### Excerpted text
Business Ethics Case Study 500-700 words

PROMPT: Is It Ethical to Dump Toxic Waste in Countries That Allow It? Should a multinational company take advantage of another country’s lack of regulation or enforcement if it saves money to do so? A New York Times news correspondent reporting from Nigeria found a collection of steel drums stacked behind a village’s family living compound. In this mid-1990s case, ten thousand barrels of toxic waste had been dumped where children live, eat, and drink.

As safety and environmental hazard regulations in the United States and Europe have driven toxic waste disposal costs up to $3,000 per ton, toxic waste brokers are looking for the poorest nations with the weakest laws, often in West Africa, where the costs might be closer to $3 per ton. The companies in this incident were looking for cheap waste-dumping sites, and Nigeria agreed to take the toxic chemical waste without notifying local residents. Local people wearing shorts, t-shirts, and sandals unloaded barrels of polychlorinated biphenyls, placing them next to a residential area. Nigeria has often been near the top of the United Nations’ list of most corrupt nations, with government leaders cutting deals to line their own pockets while exposing their citizens to environmental hazards. A more recent example occurred in Côte d’Ivoire (Ivory Coast) in 2006, when residents discovered that hundreds of tons of “slops” (chemicals) from a foreign-owned ship had been dumped near Abidjan, the country’s commercial capital. The ship was owned by a multinational energy company named Trafigura. According to a report from Amnesty International, more than 100,000 residents were sickened, leading to fifteen deaths. Trafigura had illegally dumped the toxic waste in Côte d’Ivoire after searching for a disposal site in several other countries.

43 Critical Thinking

  • Should a U.S. or European company take advantage of a country’s weak approach to business and political ethics?
  • Would your answer change if your decision saved your company $1 million?

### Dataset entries

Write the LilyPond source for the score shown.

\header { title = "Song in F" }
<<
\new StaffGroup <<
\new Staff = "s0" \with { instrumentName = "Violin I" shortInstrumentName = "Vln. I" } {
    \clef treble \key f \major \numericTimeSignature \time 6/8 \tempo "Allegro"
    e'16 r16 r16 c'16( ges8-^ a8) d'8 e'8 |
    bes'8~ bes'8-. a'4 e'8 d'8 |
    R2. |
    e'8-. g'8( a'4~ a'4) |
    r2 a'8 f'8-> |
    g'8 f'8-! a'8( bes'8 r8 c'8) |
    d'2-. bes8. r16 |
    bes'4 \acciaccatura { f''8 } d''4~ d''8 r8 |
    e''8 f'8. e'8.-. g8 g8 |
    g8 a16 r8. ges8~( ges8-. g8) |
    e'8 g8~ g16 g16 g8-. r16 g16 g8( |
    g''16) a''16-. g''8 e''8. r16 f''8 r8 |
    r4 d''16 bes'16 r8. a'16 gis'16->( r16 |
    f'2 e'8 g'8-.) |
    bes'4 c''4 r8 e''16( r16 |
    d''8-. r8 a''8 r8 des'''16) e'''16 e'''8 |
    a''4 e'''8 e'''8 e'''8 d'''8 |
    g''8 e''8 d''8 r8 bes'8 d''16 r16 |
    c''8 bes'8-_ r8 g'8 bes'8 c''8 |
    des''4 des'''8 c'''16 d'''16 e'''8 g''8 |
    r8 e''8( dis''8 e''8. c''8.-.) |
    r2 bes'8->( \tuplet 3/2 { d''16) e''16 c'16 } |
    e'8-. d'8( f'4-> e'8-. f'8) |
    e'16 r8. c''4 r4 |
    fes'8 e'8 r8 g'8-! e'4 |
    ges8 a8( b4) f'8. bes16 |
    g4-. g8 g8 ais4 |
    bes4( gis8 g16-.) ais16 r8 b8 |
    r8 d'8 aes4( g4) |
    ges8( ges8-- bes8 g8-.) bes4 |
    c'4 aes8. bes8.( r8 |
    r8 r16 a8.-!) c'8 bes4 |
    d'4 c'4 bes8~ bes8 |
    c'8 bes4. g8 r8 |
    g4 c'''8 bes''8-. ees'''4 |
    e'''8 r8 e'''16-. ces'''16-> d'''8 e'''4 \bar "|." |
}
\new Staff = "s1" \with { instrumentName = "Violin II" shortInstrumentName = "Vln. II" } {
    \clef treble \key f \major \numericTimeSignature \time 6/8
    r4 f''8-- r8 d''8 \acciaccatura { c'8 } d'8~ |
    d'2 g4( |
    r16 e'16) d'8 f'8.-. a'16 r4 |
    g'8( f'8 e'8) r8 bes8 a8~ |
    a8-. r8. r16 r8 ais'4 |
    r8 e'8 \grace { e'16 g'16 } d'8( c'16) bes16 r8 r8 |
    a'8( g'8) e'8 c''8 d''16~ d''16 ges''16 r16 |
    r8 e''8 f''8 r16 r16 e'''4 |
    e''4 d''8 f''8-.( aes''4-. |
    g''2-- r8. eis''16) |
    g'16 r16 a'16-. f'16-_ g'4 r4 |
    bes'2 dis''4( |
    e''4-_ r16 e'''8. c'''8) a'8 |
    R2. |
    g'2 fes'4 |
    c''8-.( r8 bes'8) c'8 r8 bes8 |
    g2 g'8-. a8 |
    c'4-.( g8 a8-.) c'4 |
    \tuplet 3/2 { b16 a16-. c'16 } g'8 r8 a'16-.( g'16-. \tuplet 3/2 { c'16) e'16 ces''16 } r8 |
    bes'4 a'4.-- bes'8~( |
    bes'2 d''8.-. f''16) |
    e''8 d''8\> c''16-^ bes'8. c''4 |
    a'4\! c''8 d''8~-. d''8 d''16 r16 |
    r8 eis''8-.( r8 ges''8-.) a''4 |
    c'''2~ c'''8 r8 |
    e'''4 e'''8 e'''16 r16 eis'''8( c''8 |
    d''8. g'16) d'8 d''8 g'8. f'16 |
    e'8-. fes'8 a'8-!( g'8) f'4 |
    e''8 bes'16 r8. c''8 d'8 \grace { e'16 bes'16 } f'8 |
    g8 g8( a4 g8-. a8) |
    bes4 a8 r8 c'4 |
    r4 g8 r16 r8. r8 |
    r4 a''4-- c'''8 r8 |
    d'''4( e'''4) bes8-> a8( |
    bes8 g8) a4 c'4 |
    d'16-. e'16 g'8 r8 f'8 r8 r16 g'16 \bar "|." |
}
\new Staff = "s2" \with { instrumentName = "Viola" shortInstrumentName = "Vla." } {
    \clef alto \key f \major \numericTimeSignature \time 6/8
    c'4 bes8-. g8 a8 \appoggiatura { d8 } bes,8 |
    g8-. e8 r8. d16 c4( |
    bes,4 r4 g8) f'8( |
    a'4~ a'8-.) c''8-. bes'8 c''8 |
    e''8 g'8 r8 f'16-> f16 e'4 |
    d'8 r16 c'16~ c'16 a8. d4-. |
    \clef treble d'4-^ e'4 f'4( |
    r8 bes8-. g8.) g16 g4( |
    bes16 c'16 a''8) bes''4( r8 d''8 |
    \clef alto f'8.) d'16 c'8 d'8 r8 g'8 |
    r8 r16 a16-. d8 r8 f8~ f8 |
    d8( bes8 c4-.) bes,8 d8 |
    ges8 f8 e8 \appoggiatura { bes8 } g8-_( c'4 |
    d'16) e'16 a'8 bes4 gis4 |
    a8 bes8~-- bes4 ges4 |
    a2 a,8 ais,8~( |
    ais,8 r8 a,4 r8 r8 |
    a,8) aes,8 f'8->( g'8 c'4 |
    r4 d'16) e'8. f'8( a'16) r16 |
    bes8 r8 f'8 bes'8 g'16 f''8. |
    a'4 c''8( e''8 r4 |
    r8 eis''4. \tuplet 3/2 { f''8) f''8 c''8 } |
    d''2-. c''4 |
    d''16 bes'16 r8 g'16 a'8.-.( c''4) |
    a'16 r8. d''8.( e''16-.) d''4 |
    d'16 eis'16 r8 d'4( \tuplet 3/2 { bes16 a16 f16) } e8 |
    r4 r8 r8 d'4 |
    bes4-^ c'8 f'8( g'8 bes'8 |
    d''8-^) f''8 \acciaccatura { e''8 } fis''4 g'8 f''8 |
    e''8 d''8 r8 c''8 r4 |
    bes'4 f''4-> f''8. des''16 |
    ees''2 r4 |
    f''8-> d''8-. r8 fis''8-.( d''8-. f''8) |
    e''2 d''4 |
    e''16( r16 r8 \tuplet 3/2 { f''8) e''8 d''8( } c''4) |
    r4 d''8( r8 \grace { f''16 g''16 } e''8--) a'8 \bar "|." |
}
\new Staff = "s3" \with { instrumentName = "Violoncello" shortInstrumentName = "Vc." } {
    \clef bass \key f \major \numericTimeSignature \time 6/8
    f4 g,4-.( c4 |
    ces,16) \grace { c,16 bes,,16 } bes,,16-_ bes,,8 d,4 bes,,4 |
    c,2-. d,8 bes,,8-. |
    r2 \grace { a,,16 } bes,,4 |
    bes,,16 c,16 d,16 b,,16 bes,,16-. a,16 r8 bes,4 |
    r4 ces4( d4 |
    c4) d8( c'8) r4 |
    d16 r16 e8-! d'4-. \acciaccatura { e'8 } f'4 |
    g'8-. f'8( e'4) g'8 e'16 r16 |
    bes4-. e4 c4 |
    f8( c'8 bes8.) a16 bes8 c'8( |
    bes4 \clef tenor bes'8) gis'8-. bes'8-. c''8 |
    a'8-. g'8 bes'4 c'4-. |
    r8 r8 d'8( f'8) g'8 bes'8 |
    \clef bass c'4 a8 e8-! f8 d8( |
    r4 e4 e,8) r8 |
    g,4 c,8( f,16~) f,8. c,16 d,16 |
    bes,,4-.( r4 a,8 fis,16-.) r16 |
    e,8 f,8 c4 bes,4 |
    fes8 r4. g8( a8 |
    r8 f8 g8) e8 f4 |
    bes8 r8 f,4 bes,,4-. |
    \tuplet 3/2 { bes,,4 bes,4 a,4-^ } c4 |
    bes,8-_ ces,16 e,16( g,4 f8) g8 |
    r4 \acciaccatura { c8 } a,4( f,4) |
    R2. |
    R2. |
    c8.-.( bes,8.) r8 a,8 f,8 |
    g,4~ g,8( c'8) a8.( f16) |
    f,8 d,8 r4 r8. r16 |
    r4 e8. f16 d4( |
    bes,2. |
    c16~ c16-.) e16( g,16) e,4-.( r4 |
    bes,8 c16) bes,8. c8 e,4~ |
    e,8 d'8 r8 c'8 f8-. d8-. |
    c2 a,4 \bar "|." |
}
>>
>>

### List of tasks
1 – Answer each question from the toxic waste case study:
(a) How much per ton did toxic waste disposal cost in the United States and Europe?
(b) How many barrels of toxic waste were dumped in the mid-1990s Nigeria case?
(c) Which multinational energy company owned the ship whose waste was dumped near Abidjan?
2 – How would you say this sentence from the toxic waste case study in Spanish: "Trafigura had illegally dumped the toxic waste in Côte d’Ivoire after searching for a disposal site in several other countries."
The dataset entries are separate material from the text above.

### Written responses
1 –
(a) Up to $3,000 per ton.
(b) Ten thousand barrels.
(c) Trafigura.

2 – Trafigura había vertido ilegalmente los residuos tóxicos en Costa de Marfil después de buscar un sitio de eliminación en varios otros países.